■ What you are asked to do
Rewrite the rows below, replacing "series" with "data series" and leaving everything else unchanged. Omit the pictures from your answer.
═════ Given information
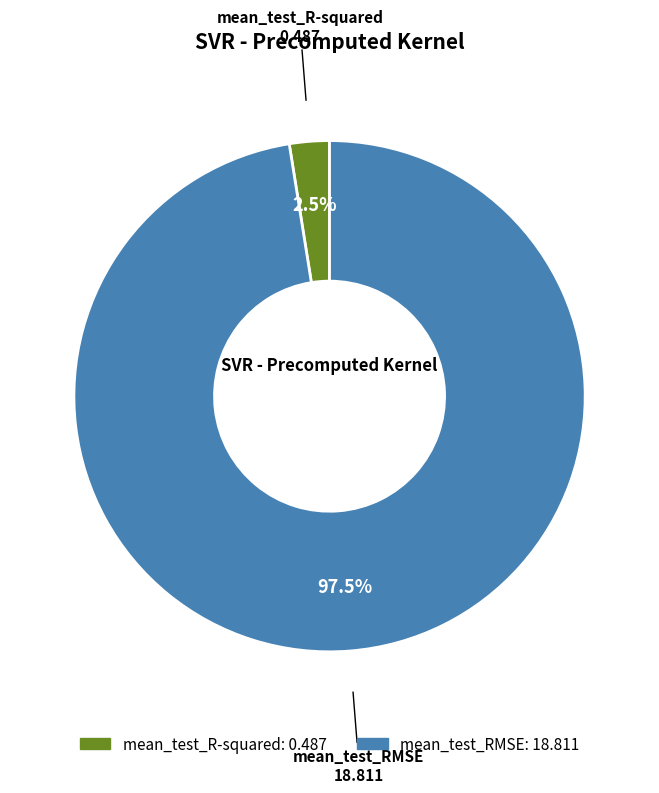

What percentage is NOT represented by mean_test_RMSE?

2.5%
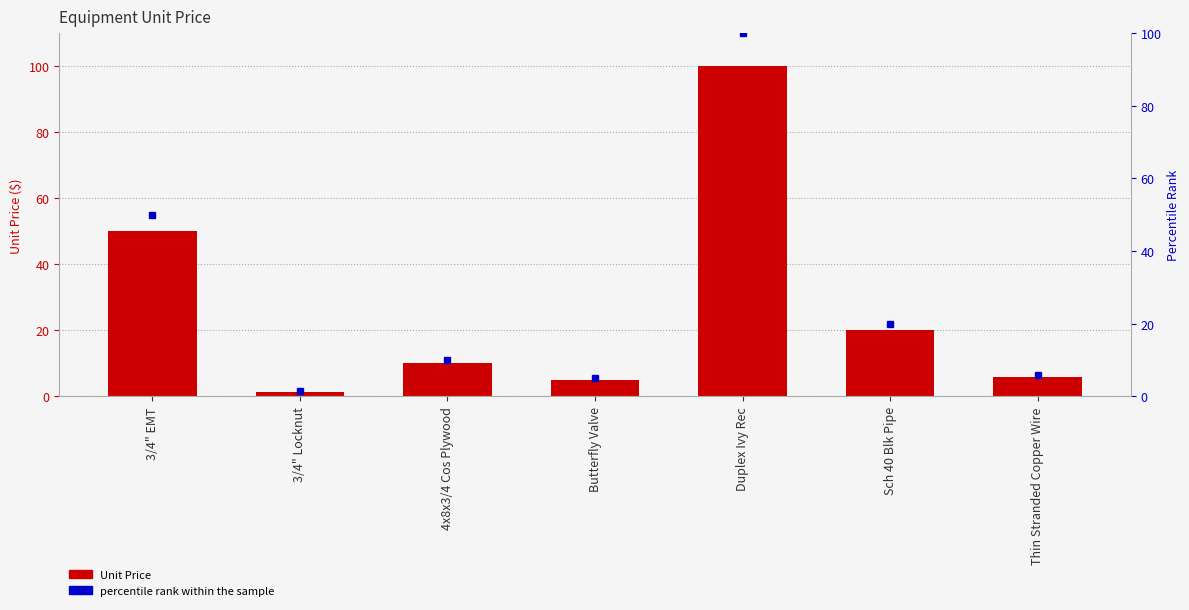

How many groups of bars are there?

7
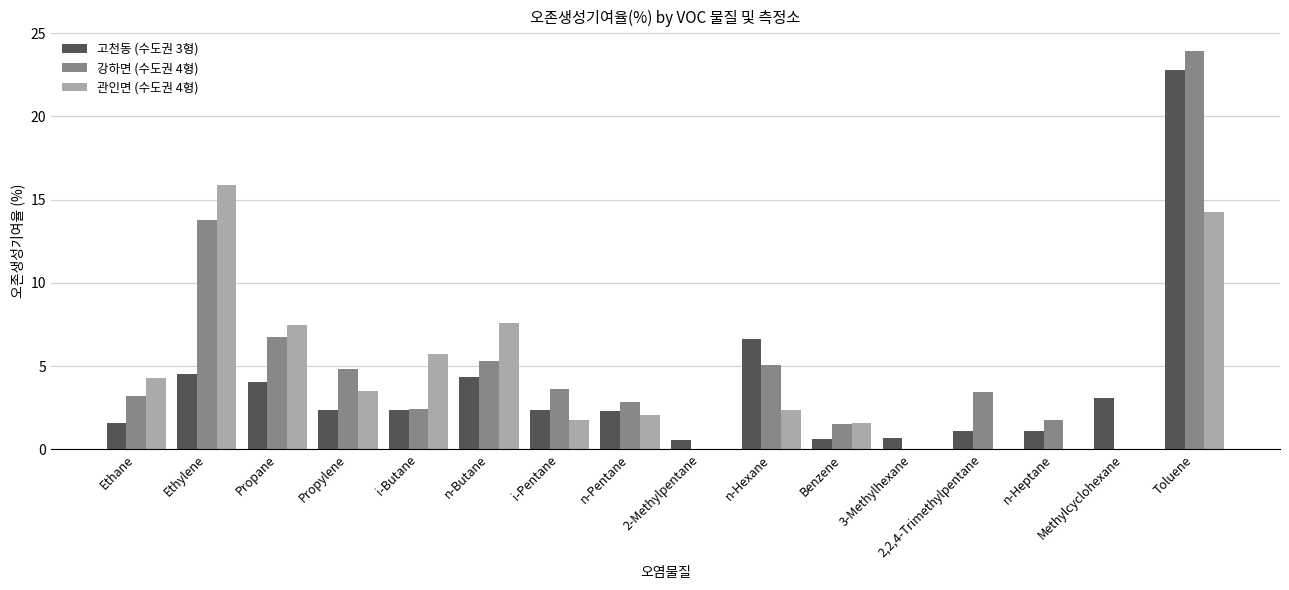

At which category is the sum across all series the highest?

Toluene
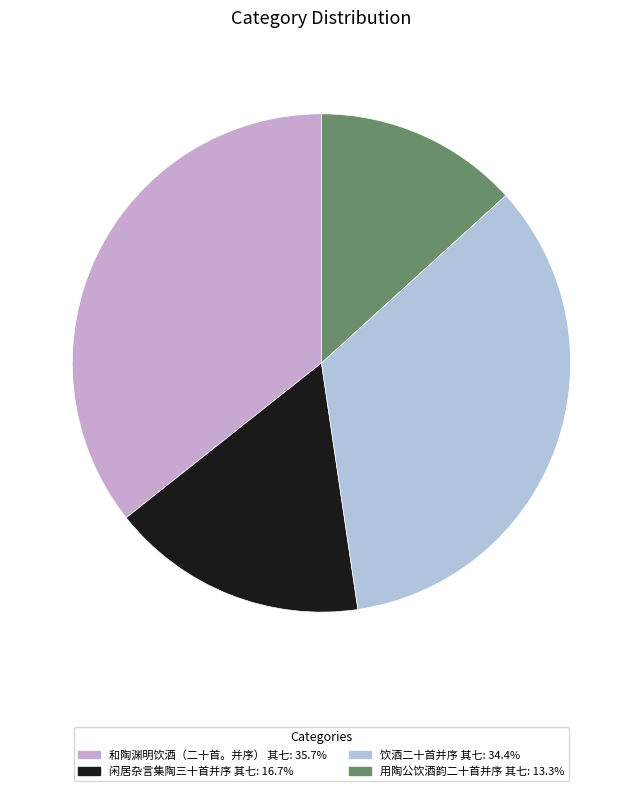

How many segments does this pie chart have?

4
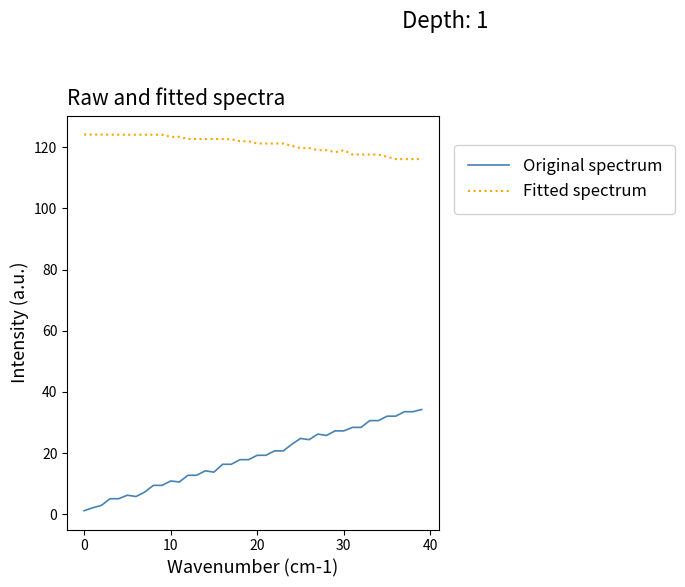

What is the lowest value of the Fitted spectrum series?

116.1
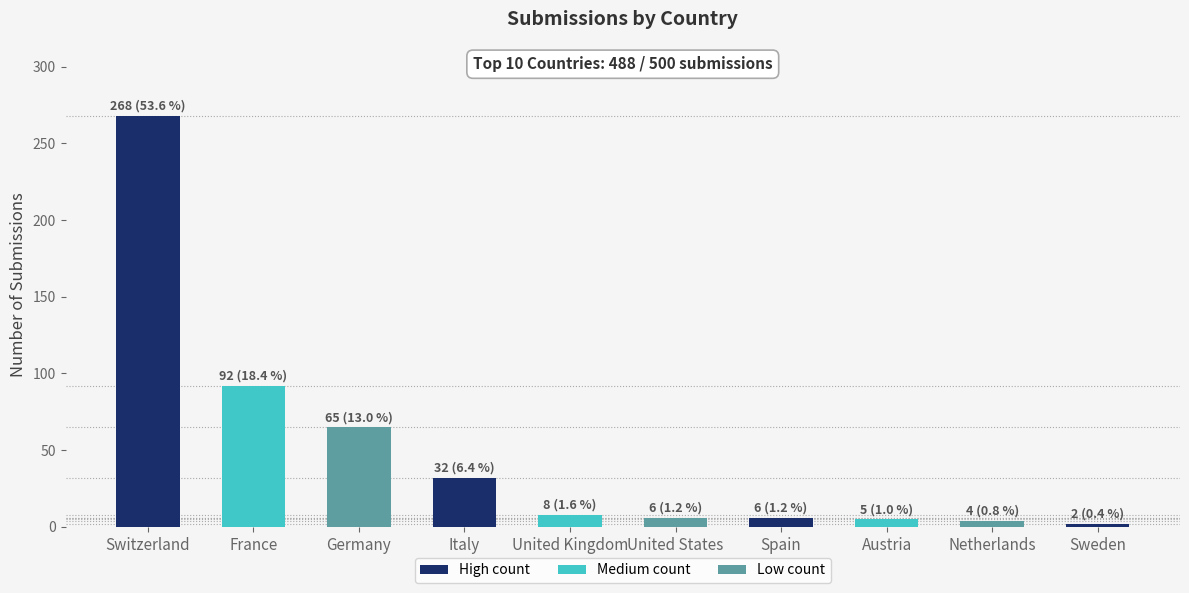

What is the difference between the second highest and minimum values?

90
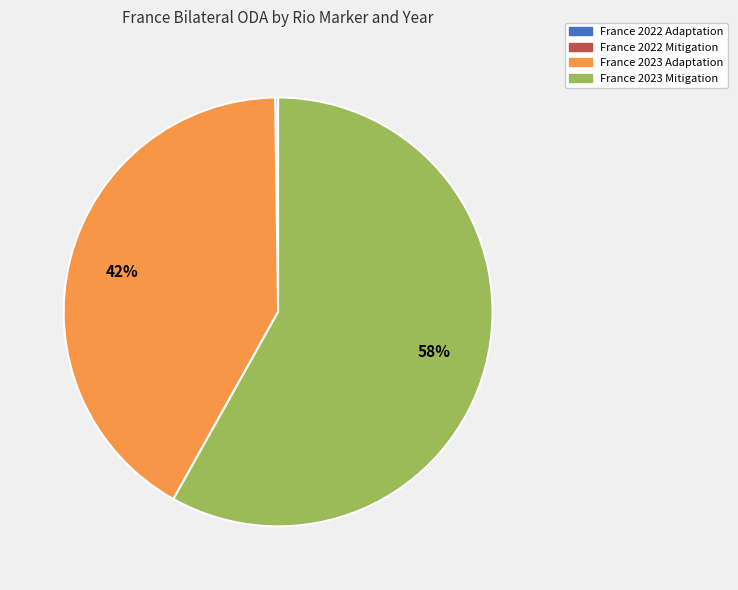

Do France 2023 Adaptation and France 2023 Mitigation together represent more than half of the pie?

Yes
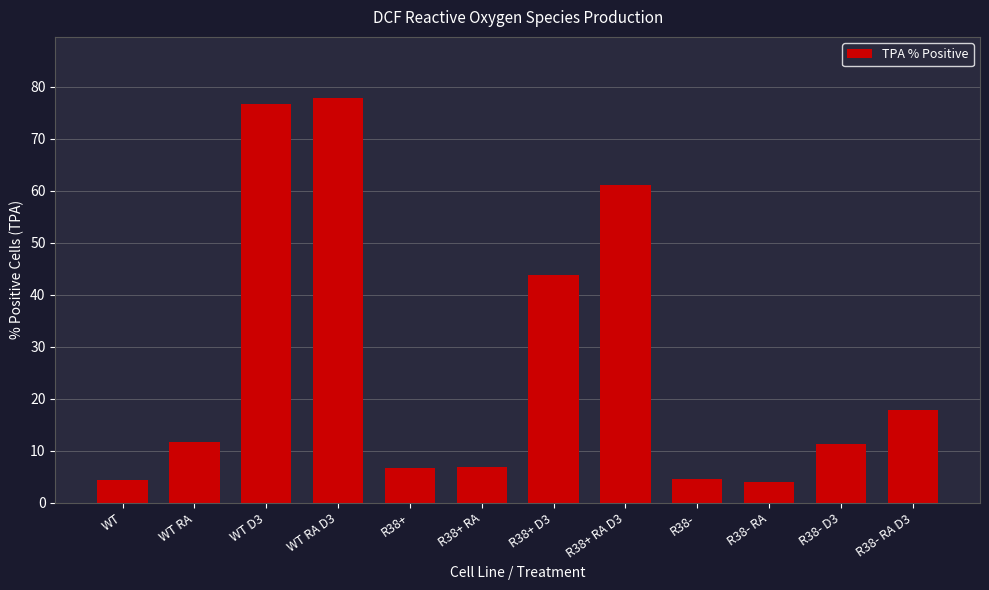

Where is the data nearest to the value 40?

R38+ D3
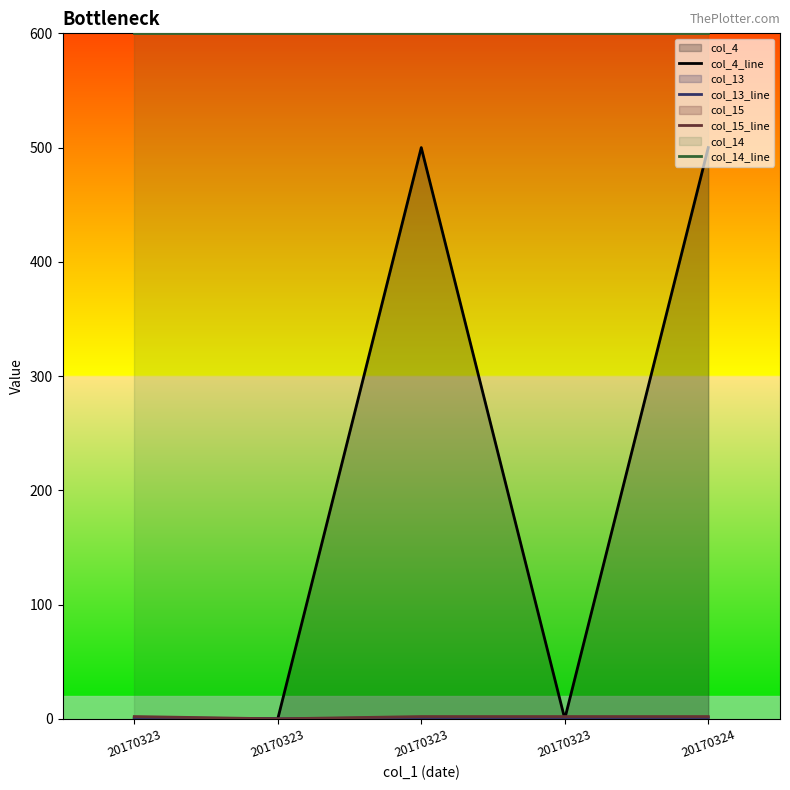

True or false: col_13_line and col_15_line cross at least once.

False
══════════
■ Exercise response
What percentage is NOT represented by mean_test_RMSE?

2.5%

How many groups of bars are there?

7

At which category is the sum across all data series the highest?

Toluene

How many segments does this pie chart have?

4

What is the lowest value of the Fitted spectrum data series?

116.1

What is the difference between the second highest and minimum values?

90

Do France 2023 Adaptation and France 2023 Mitigation together represent more than half of the pie?

Yes

Where is the data nearest to the value 40?

R38+ D3

True or false: col_13_line and col_15_line cross at least once.

False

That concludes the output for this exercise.